DIRECTIONS FOR THIS TASK
Locate the line bearing "lagrade filer>." in the material below, then reproduce it and each following line up to and including the line bearing "يبلغ معدل استهلاك".

[[ RECORDS FOR THIS TASK, beginning ]]

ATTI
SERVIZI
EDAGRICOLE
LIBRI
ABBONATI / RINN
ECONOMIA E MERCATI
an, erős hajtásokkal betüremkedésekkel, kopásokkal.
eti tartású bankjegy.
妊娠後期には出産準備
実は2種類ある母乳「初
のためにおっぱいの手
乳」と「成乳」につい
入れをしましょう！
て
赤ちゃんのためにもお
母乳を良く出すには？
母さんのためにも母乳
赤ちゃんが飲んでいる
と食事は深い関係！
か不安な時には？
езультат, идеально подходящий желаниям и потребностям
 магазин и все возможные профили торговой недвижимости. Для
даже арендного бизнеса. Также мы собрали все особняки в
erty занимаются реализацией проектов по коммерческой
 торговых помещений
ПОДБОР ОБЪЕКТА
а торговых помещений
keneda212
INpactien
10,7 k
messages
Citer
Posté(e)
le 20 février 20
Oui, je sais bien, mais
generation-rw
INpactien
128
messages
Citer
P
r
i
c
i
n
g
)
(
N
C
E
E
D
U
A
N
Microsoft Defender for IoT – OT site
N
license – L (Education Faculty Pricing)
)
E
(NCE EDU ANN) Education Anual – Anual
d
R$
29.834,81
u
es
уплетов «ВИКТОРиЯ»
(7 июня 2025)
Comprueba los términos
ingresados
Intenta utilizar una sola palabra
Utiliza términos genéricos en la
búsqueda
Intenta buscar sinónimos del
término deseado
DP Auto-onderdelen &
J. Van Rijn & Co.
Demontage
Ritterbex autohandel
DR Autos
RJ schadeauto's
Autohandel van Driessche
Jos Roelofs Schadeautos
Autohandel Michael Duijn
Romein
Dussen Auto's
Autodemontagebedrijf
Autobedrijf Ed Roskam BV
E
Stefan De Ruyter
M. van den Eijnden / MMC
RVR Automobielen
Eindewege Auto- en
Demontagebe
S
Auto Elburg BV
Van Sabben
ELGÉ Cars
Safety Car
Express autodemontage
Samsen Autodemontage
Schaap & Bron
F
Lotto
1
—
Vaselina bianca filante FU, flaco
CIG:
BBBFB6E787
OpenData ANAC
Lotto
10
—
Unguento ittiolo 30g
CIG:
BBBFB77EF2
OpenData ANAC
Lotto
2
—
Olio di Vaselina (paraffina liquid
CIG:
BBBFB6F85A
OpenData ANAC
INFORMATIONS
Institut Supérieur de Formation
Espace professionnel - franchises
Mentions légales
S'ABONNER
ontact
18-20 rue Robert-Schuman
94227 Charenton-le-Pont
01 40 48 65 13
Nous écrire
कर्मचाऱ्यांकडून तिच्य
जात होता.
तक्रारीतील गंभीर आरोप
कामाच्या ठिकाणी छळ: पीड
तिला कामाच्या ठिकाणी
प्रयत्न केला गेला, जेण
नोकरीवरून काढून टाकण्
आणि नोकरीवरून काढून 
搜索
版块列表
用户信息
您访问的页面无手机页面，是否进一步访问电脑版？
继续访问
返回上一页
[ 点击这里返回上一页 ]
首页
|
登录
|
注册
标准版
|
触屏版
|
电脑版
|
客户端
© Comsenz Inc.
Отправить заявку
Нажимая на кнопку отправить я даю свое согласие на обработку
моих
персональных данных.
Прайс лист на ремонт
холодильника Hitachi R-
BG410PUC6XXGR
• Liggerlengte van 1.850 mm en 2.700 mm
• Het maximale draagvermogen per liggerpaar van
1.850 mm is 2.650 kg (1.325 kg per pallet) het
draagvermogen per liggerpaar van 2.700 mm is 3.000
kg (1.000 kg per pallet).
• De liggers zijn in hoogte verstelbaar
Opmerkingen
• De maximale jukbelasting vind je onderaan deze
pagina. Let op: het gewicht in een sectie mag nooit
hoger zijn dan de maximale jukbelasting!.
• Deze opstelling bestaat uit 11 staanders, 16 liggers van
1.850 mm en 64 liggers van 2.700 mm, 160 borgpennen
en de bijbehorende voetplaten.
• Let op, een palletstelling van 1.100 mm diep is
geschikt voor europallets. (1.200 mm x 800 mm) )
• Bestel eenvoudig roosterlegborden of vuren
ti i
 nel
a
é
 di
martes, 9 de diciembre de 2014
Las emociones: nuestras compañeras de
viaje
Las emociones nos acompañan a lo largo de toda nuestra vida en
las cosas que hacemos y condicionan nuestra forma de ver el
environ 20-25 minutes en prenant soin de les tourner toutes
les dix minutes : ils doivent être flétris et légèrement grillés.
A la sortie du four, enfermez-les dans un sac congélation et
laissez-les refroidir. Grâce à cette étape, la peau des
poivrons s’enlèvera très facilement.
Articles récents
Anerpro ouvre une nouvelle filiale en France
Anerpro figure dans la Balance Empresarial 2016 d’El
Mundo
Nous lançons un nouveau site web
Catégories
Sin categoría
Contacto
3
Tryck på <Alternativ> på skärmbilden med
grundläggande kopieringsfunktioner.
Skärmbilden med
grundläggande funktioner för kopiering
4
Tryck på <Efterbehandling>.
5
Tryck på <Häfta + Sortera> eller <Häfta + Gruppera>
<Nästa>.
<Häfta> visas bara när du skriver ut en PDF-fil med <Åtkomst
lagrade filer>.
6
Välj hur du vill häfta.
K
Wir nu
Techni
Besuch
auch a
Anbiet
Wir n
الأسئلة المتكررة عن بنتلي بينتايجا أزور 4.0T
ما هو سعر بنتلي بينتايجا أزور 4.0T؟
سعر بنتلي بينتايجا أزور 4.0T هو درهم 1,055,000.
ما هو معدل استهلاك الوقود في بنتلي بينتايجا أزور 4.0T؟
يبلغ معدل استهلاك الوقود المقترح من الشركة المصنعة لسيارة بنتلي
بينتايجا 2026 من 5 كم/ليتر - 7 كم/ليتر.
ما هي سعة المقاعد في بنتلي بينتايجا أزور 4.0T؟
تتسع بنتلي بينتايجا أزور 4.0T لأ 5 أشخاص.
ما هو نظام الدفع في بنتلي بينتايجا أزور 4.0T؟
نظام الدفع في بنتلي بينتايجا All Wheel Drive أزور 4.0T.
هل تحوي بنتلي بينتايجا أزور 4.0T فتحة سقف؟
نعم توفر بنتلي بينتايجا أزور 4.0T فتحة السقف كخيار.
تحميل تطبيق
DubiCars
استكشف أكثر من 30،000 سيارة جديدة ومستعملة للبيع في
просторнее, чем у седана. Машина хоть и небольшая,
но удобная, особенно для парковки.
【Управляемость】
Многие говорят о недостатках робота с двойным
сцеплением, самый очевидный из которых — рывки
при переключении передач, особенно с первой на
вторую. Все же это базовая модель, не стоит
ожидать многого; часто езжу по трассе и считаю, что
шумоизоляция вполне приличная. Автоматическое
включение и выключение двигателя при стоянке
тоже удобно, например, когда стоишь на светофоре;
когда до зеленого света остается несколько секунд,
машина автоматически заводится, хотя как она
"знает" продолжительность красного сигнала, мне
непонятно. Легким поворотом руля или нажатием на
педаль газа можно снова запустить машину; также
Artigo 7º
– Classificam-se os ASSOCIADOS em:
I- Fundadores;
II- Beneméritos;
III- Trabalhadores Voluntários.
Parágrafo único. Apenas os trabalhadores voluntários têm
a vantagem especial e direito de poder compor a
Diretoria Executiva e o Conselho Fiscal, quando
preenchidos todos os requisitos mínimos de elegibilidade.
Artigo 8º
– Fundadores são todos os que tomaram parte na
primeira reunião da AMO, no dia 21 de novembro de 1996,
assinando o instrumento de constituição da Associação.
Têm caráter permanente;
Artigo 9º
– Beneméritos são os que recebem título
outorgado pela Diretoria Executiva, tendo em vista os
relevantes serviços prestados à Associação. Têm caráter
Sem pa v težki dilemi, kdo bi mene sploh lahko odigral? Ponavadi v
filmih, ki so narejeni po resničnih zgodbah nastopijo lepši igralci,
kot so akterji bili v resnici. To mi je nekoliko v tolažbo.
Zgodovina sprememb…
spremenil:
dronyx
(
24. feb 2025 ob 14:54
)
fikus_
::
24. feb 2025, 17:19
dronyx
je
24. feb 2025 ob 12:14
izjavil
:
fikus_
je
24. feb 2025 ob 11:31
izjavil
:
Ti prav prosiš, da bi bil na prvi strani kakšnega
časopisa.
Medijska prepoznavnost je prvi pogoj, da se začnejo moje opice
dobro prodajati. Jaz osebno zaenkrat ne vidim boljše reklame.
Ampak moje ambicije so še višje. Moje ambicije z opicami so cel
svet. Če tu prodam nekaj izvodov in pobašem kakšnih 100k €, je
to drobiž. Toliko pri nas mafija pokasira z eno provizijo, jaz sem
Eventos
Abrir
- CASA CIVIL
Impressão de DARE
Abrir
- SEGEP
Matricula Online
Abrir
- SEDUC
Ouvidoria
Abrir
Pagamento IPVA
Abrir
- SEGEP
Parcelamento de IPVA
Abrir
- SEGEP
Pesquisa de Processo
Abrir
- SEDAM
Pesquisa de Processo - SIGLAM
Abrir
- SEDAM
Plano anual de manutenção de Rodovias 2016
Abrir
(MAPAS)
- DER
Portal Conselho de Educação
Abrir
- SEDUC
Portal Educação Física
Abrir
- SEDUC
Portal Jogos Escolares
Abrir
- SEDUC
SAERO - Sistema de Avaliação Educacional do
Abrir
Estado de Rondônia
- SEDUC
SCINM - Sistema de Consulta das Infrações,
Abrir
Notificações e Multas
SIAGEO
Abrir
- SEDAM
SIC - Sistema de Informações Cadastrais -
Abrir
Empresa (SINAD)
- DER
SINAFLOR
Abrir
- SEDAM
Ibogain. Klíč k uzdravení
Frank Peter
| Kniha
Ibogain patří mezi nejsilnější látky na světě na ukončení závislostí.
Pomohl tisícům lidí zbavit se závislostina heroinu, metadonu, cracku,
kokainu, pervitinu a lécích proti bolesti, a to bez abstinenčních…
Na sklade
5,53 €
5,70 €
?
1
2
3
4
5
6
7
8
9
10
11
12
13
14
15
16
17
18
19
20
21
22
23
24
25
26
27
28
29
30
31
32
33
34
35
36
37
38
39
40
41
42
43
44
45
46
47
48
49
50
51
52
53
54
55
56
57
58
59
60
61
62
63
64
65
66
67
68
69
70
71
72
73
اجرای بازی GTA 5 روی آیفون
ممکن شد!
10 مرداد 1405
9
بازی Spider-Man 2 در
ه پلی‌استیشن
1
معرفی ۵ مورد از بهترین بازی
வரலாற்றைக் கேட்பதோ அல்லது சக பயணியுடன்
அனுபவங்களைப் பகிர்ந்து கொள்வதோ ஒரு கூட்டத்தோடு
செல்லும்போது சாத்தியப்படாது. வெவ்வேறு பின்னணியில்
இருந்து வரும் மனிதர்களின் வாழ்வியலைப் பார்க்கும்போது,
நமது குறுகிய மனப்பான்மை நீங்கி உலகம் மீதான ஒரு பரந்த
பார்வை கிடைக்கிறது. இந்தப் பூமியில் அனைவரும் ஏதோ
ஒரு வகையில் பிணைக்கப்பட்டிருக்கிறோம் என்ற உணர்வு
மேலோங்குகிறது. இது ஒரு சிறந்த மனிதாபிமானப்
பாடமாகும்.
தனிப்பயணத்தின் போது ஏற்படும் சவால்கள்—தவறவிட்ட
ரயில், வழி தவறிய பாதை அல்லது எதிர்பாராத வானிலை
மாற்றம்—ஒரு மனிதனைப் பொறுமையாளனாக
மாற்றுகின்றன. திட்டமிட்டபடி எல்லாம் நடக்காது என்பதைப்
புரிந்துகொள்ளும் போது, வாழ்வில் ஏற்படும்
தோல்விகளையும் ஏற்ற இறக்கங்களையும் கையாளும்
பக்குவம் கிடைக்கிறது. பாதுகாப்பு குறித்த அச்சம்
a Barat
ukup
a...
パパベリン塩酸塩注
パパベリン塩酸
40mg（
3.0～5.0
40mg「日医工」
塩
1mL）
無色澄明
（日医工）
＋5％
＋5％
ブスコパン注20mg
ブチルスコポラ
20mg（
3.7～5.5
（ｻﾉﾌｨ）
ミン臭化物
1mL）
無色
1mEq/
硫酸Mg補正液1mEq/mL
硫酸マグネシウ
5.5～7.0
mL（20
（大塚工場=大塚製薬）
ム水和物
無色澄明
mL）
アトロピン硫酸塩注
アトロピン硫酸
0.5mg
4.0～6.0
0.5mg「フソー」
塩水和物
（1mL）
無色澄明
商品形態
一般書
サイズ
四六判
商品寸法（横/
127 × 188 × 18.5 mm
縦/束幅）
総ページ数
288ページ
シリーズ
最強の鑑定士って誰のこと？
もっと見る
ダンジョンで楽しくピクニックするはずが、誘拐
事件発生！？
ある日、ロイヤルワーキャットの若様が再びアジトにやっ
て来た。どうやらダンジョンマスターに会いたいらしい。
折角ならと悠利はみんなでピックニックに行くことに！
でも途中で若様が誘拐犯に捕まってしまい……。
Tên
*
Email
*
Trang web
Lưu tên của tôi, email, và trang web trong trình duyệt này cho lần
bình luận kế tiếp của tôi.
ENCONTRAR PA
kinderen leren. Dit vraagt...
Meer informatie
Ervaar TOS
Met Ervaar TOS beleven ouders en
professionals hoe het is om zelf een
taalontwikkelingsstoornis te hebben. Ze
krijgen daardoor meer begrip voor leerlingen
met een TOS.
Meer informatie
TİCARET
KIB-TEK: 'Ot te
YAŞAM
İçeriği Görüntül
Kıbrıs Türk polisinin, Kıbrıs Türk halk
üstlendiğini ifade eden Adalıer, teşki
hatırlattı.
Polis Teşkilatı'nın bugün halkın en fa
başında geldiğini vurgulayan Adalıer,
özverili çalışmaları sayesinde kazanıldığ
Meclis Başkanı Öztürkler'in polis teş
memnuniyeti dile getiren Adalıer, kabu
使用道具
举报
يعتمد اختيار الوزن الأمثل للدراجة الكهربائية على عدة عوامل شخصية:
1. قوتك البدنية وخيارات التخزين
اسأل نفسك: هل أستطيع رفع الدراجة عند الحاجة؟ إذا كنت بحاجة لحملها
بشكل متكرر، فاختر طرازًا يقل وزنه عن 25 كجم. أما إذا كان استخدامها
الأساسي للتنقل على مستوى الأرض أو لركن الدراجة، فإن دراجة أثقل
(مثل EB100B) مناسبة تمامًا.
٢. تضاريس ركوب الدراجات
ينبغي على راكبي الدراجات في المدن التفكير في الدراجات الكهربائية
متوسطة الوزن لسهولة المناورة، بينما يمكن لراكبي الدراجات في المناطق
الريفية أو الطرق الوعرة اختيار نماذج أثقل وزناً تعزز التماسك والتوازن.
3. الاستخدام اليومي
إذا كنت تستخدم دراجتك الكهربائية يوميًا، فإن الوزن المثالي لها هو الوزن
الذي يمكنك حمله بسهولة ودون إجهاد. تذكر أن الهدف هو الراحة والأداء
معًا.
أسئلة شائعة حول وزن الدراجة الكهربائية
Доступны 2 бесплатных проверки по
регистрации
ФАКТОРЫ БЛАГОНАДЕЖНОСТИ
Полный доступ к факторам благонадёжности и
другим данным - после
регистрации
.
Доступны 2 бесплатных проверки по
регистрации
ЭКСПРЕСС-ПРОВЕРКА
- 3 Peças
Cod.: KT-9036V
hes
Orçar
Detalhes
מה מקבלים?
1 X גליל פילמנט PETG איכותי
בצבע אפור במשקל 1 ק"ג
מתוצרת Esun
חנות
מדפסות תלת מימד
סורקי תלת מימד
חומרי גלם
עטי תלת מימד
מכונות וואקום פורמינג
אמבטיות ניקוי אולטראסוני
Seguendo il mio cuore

[[ RECORDS FOR THIS TASK, end ]]

OUTPUT FOR THIS EXERCISE
lagrade filer>.
6
Välj hur du vill häfta.
K
Wir nu
Techni
Besuch
auch a
Anbiet
Wir n
الأسئلة المتكررة عن بنتلي بينتايجا أزور 4.0T
ما هو سعر بنتلي بينتايجا أزور 4.0T؟
سعر بنتلي بينتايجا أزور 4.0T هو درهم 1,055,000.
ما هو معدل استهلاك الوقود في بنتلي بينتايجا أزور 4.0T؟
يبلغ معدل استهلاك الوقود المقترح من الشركة المصنعة لسيارة بنتلي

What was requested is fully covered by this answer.